## TEXT FOR ANALYSIS
****************************************

Fitted Kernel(Optimized)

1.36**2 * RBF(length_scale=0.921) + WhiteKernel(noise_level=0.239)

log marginal likelihood: -8.47357

Matern' Kernel



In [6]:

    
# Specify the Observations
X_obs = np.array(np.array([-4,-3,-2,-1,1]), ndmin=2).T
f_obs = np.array([-2,0,1,2,-1], dtype='float64')

kernel = 1 * M(1, (1e-2, 1e2), nu = 5/2) + WK(1)
gp = GPR(kernel=kernel, alpha = 0, n_restarts_optimizer = 10)
gp.fit(X_obs, f_obs)
summary(gp)

# Make predictions on test points
X_test = np.array(np.linspace(-5, 5, 1000), ndmin = 2).T
f_mean, f_var = gp.predict(X_test, return_std=True)

# Plot
fig_noisy = plt.figure(figsize = (20,12))
plt.rcParams.update({'font.size': 20})

plt.plot(X_obs, f_obs, 'ro', label='observations')

# Draw a mean function and 95% confidence interval
plt.plot(X_test, f_mean, 'b-', label='mean function')
upper_bound = f_mean + 1.96 * f_var
lower_bound = f_mean - 1.96 * f_var
plt.fill_between(X_test.ravel(), lower_bound, upper_bound, color = 'b', alpha = 0.1,
                 label='95% confidence interval')

****************************************

## PROVIDED MATERIAL
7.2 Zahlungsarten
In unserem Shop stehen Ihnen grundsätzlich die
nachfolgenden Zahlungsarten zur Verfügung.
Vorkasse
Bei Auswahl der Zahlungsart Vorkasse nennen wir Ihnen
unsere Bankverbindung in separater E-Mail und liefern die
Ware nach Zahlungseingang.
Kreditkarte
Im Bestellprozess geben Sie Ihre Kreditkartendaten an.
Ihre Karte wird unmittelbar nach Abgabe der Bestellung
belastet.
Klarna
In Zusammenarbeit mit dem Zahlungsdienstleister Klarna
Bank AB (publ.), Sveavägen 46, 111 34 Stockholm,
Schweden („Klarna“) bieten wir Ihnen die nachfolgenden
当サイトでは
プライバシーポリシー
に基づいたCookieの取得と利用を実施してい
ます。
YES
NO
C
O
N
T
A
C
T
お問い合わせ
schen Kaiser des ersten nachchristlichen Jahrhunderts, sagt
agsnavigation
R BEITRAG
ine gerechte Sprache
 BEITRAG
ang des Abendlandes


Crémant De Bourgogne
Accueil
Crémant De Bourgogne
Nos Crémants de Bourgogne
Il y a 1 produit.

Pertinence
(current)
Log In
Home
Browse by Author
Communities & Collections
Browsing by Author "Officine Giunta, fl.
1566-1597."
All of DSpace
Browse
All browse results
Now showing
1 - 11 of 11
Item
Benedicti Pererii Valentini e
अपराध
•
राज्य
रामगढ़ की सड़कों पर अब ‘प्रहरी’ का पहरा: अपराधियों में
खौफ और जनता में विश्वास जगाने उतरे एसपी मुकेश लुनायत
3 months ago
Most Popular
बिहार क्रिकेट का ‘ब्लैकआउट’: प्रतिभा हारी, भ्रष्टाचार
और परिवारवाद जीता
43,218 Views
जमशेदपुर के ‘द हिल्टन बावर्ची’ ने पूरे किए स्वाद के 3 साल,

****************************************

Please decide whether each statement agrees with the Gaussian process excerpt, answering yes or no and quoting the words of the excerpt that settle it: (a) the optimizer is set to restart 10 times; (b) the test points are 100 evenly spaced values from -5 to 5; (c) the Matern kernel is given nu = 3/2. Nothing in the data is needed here.

## PROBLEM SOLUTION
(a) Yes: "n_restarts_optimizer = 10"
(b) No: "np.linspace(-5, 5, 1000)"
(c) No: "nu = 5/2"